___ The input ___
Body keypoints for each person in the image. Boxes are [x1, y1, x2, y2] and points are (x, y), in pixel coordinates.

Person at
___
___ The input ___
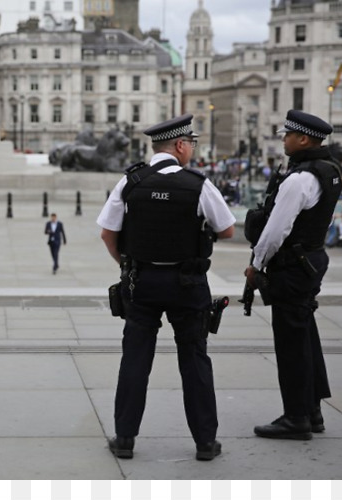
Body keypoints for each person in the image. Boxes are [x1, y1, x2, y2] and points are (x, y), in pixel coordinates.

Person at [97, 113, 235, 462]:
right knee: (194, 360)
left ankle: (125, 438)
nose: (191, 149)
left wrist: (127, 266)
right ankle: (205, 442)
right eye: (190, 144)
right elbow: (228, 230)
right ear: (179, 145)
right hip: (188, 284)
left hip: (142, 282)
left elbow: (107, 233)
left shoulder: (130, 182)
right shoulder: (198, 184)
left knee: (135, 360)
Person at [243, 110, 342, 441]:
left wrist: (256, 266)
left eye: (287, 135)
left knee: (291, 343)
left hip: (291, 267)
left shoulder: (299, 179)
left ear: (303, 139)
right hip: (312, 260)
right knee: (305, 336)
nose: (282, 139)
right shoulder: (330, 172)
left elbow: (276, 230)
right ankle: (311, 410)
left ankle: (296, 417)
___
What is expected
Work out how many lines of the material contain the word "shoulder" and answer with that number only.

Exercise output
4